#### Problem
Look through the data below and show every line that includes "lines".

[Collected data entries]
☆ ☆ ☆ ☆ ☆ ☆ ☆
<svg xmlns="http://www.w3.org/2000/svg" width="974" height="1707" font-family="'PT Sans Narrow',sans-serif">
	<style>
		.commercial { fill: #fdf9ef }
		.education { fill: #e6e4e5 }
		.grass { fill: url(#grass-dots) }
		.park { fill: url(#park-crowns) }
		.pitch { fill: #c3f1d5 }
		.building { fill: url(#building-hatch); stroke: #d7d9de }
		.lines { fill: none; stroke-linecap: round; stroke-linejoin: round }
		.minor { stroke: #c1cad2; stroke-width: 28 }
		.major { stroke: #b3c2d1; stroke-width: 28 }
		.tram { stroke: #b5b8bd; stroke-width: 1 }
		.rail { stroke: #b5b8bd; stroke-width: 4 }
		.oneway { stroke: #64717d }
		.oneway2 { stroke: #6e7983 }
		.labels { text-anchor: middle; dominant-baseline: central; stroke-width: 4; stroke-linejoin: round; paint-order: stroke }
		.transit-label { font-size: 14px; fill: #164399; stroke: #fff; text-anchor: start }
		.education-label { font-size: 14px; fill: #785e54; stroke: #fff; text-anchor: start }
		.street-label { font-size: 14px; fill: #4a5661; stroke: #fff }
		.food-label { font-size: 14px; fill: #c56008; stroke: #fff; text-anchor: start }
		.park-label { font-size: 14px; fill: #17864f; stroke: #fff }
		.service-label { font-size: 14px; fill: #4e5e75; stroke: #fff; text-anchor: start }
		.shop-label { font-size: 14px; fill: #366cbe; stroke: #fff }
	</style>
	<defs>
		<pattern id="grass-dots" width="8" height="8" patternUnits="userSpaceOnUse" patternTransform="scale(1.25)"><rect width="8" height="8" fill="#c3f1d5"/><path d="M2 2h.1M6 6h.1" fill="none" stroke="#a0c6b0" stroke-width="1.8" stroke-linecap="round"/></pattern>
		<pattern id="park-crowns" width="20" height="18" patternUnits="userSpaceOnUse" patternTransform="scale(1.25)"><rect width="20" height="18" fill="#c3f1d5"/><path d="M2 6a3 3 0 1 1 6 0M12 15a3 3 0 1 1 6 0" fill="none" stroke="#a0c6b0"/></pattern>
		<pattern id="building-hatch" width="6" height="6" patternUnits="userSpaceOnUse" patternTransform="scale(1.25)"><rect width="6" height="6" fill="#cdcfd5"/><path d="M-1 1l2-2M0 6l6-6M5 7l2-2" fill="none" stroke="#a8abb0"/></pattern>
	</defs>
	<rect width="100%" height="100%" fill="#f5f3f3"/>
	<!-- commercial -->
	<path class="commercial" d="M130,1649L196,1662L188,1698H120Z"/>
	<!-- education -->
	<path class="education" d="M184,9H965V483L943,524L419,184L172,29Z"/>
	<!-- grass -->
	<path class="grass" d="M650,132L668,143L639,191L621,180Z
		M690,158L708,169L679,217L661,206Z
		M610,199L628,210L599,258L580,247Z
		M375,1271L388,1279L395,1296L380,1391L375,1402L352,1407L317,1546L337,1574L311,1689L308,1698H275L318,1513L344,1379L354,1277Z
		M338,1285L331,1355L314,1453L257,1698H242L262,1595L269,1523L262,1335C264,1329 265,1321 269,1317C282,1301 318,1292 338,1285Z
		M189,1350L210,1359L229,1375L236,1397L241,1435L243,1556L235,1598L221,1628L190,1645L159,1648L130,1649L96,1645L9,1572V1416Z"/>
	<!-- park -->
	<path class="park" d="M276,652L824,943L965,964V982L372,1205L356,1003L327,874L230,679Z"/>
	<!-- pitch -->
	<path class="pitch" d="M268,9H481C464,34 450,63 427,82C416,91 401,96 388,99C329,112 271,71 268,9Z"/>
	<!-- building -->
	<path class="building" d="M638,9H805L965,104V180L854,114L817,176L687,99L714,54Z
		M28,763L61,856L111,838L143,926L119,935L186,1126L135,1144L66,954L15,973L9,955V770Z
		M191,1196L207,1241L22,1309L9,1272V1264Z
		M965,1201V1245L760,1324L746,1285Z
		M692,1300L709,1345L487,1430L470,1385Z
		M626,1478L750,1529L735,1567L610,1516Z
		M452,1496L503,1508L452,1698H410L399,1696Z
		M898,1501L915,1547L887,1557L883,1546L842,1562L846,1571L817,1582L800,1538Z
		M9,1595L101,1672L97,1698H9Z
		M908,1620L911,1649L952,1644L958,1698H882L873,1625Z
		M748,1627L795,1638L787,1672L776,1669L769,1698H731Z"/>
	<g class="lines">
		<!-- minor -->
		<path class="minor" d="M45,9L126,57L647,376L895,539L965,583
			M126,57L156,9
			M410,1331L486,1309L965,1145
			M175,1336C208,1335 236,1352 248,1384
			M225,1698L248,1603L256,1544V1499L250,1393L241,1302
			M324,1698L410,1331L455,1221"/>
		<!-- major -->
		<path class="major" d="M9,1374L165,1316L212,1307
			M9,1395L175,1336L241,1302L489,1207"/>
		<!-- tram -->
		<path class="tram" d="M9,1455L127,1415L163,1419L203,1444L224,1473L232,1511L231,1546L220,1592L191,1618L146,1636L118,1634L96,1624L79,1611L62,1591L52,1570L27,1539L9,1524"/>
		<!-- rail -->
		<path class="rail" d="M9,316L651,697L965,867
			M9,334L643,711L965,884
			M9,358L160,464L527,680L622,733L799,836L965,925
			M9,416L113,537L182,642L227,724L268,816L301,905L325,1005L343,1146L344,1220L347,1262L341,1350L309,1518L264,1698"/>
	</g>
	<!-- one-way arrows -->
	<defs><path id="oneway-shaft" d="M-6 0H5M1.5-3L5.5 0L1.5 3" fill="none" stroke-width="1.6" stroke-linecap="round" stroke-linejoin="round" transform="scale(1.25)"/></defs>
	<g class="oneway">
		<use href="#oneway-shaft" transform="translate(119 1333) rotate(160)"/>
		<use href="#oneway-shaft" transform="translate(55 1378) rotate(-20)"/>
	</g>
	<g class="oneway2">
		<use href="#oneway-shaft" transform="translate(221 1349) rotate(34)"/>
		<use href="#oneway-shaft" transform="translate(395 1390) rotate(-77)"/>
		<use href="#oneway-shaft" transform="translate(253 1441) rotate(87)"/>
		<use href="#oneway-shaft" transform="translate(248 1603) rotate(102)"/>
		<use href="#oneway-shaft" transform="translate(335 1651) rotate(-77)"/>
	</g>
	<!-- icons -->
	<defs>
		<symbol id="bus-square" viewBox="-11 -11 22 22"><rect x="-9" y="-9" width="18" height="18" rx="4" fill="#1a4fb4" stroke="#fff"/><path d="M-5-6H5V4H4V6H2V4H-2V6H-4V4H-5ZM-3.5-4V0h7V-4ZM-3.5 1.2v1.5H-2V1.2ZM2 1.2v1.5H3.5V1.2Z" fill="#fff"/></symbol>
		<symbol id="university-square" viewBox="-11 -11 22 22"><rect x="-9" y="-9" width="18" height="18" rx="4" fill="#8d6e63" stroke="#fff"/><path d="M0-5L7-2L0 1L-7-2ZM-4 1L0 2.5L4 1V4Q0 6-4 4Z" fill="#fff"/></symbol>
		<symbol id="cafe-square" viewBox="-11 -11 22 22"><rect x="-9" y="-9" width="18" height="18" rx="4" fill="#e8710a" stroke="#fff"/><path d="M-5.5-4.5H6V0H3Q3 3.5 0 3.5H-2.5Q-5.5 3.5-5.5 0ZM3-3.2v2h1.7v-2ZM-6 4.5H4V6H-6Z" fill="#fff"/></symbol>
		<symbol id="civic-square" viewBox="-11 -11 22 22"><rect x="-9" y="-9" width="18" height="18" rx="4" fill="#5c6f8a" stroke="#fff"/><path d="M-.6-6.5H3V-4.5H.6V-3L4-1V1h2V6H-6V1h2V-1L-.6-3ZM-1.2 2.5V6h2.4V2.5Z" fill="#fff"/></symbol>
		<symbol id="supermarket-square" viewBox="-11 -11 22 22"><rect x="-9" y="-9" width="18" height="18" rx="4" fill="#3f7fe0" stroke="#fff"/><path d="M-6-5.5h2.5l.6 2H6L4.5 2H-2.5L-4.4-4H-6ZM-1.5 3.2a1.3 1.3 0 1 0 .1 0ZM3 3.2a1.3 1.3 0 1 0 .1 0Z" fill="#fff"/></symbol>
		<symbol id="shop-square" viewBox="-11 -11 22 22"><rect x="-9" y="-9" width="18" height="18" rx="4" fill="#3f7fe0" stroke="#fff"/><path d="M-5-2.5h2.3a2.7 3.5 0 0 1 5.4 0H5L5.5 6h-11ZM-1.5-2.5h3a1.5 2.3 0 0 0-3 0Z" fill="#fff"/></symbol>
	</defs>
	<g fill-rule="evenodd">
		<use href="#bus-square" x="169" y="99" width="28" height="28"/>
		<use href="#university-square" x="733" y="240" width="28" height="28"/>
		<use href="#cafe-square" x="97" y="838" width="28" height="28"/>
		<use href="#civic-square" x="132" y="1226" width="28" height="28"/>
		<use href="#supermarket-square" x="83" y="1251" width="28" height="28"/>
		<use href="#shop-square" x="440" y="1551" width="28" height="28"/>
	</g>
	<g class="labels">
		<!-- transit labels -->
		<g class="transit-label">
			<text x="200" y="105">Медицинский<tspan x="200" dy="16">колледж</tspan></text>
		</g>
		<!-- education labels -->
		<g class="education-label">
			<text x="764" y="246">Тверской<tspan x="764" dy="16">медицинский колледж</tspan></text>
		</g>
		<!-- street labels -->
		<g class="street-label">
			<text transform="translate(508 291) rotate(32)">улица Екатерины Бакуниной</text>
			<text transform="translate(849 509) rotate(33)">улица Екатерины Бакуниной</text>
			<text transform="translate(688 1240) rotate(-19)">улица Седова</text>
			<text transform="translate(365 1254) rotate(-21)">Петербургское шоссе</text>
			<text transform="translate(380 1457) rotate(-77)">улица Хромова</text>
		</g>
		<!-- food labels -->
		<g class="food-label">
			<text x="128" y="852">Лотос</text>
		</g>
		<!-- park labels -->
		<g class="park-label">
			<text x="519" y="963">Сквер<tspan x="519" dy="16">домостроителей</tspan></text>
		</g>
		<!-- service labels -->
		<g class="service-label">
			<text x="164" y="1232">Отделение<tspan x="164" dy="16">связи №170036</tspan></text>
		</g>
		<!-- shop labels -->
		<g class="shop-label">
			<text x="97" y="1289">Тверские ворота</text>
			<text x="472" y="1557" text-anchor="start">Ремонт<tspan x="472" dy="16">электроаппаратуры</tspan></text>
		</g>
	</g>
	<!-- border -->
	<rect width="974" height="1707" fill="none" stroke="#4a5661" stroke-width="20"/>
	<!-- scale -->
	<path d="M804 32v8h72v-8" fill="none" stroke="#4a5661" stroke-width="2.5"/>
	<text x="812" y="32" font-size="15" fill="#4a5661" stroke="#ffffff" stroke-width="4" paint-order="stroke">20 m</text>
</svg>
☆ ☆ ☆ ☆ ☆ ☆ ☆
#### Exercise answer
		.lines { fill: none; stroke-linecap: round; stroke-linejoin: round }
	<g class="lines">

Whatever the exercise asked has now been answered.